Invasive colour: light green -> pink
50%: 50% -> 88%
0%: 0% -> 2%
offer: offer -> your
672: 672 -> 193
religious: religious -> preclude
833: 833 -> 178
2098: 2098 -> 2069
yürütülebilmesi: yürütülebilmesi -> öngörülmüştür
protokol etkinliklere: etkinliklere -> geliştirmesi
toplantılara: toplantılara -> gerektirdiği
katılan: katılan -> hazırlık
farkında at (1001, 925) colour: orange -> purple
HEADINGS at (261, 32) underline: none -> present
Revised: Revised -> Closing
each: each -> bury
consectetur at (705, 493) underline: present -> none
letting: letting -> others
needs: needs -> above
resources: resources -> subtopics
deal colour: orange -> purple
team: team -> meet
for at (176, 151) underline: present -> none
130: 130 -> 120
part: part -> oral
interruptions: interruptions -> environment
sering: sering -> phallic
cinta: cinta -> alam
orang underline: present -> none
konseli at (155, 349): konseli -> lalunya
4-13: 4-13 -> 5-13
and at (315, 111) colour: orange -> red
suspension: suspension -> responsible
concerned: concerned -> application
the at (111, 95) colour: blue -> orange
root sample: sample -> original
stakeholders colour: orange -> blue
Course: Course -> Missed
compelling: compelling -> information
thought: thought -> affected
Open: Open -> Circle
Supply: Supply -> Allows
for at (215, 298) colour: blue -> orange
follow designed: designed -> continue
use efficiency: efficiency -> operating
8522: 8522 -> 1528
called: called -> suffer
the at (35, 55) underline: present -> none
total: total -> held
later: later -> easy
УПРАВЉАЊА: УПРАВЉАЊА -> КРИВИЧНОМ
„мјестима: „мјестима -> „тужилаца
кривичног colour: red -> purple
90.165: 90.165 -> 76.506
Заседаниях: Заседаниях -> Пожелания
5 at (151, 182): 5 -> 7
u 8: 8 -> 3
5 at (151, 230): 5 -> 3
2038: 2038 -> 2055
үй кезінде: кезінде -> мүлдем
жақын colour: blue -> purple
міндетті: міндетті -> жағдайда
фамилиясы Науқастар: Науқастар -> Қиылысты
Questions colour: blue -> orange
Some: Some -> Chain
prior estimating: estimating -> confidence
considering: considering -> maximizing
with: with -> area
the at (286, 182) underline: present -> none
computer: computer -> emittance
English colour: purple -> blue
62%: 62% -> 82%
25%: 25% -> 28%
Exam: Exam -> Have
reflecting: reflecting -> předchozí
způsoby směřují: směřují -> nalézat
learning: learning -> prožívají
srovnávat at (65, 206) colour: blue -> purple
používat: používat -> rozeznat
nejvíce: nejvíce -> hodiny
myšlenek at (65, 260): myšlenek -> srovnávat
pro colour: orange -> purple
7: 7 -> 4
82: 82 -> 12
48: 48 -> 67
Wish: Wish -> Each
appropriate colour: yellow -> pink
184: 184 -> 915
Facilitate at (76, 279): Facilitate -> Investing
+++
Task instructions: Copy the lines above, starting from the very first one and ending with the line that contains "HEADINGS at (261, 32)", with every character unchanged.

Response below:
Invasive colour: light green -> pink
50%: 50% -> 88%
0%: 0% -> 2%
offer: offer -> your
672: 672 -> 193
religious: religious -> preclude
833: 833 -> 178
2098: 2098 -> 2069
yürütülebilmesi: yürütülebilmesi -> öngörülmüştür
protokol etkinliklere: etkinliklere -> geliştirmesi
toplantılara: toplantılara -> gerektirdiği
katılan: katılan -> hazırlık
farkında at (1001, 925) colour: orange -> purple
HEADINGS at (261, 32) underline: none -> present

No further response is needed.